─── DATA LISTING

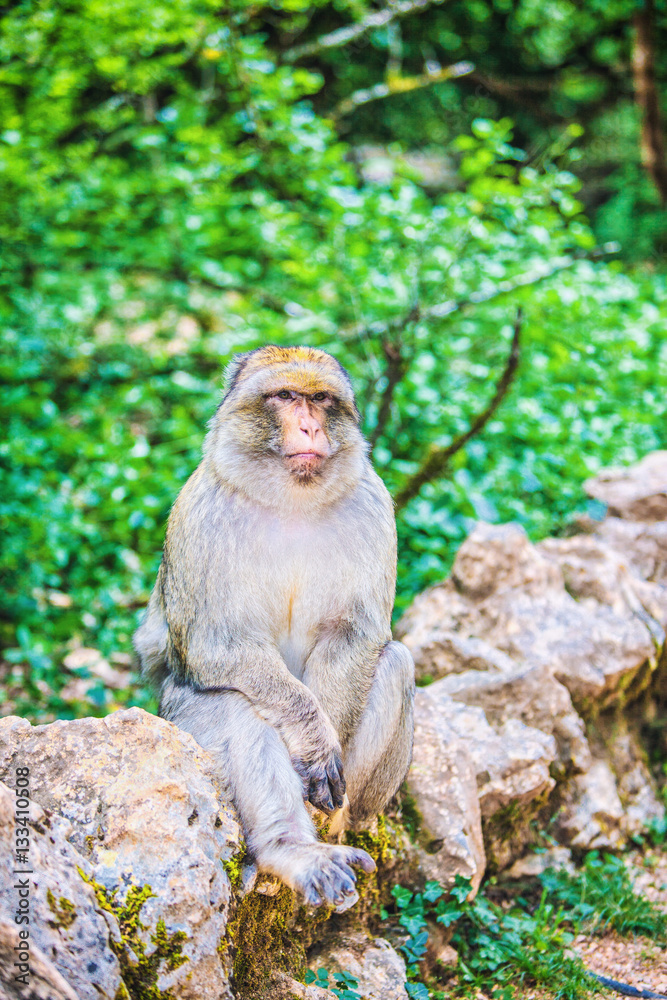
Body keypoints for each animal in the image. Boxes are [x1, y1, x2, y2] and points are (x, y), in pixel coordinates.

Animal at [134, 345, 415, 911]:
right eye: (285, 396)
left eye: (320, 399)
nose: (309, 427)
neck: (292, 500)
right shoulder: (202, 512)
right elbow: (217, 647)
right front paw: (313, 737)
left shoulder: (373, 504)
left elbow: (355, 635)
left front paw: (324, 743)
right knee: (233, 700)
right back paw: (294, 850)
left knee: (395, 662)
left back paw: (330, 830)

──────

— EXERCISE INSTRUCTIONS —
Read through the data above. Report each line that has the word "left".

— ANSWER SECTION —
left eye: (320, 399)
left shoulder: (373, 504)
left elbow: (355, 635)
left front paw: (324, 743)
left knee: (395, 662)
left back paw: (330, 830)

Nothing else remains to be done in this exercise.